• **Tarefas obrigatórias**:
[a] Responda com base no trecho sobre arborização viária:
(i) Como a arborização viária tem sido tratada, em vez de cumprir sua função essencial?
(ii) O que se observa em muitas cidades no lugar de árvores capazes de fornecer sombra?
(iii) O que tem sido priorizado sobre o desenvolvimento adequado das árvores?
[b] Repita do trecho sobre arborização viária tudo o que vai de "Em vez de árvores" até "da vegetação urbana.", sem alterar nada.

• **Trecho selecionado**:

⁂

Os municípios brasileiros convivem, cada vez mais, com altas temperaturas, ruas expostas ao sol e a ausência de conforto térmico para pedestres. Em meio a esse cenário, a arborização viária, que deveria ser uma aliada no enfrentamento do calor e na melhoria da qualidade de vida urbana, tem perdido sua função essencial e sido tratada apenas como elemento decorativo.
Em vez de árvores capazes de fornecer sombra, reduzir a temperatura e melhorar a qualidade do ar, o que se observa em muitas cidades são copas reduzidas, podas frequentes e intervenções severas que anulam os principais benefícios ambientais da vegetação urbana.
A priorização da fiação aérea sobre o desenvolvimento adequado das árvores evidencia um modelo de planejamento urbano que se adapta à infraestrutura existente, e não o contrário. Na prática, árvores de médio e grande porte, muitas vezes com copas densas, são plantadas em locais incompatíveis com redes elétricas aéreas. Como consequência, tornam-se alvo de podas constantes e mutilantes, que transformam copas naturais em estruturas rarefeitas, comprometendo a saúde das árvores e aumentando, paradoxalmente, os riscos de quedas e falhas estruturais.

⁂

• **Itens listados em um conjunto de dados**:
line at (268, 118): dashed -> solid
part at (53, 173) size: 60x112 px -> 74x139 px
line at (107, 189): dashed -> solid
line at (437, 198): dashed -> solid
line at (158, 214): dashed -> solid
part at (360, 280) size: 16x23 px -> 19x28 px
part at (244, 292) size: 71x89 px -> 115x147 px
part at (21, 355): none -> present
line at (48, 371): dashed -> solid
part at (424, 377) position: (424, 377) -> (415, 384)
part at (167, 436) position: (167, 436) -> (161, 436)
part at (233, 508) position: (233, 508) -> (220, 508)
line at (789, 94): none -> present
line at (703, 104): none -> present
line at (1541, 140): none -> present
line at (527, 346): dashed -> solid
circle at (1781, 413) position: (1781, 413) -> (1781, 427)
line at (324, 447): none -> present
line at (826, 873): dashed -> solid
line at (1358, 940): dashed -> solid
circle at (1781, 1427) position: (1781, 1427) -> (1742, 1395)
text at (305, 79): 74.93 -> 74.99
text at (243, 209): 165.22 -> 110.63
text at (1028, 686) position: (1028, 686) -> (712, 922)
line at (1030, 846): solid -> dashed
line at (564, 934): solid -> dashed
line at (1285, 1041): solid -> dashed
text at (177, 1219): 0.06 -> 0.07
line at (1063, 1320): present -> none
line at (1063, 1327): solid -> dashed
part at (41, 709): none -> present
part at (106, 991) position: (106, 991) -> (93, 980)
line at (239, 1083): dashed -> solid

⁂

• **Respostas**:
[a]
(i) Apenas como elemento decorativo.
(ii) Copas reduzidas, podas frequentes e intervenções severas.
(iii) A fiação aérea.

[b]
Em vez de árvores capazes de fornecer sombra, reduzir a temperatura e melhorar a qualidade do ar, o que se observa em muitas cidades são copas reduzidas, podas frequentes e intervenções severas que anulam os principais benefícios ambientais da vegetação urbana.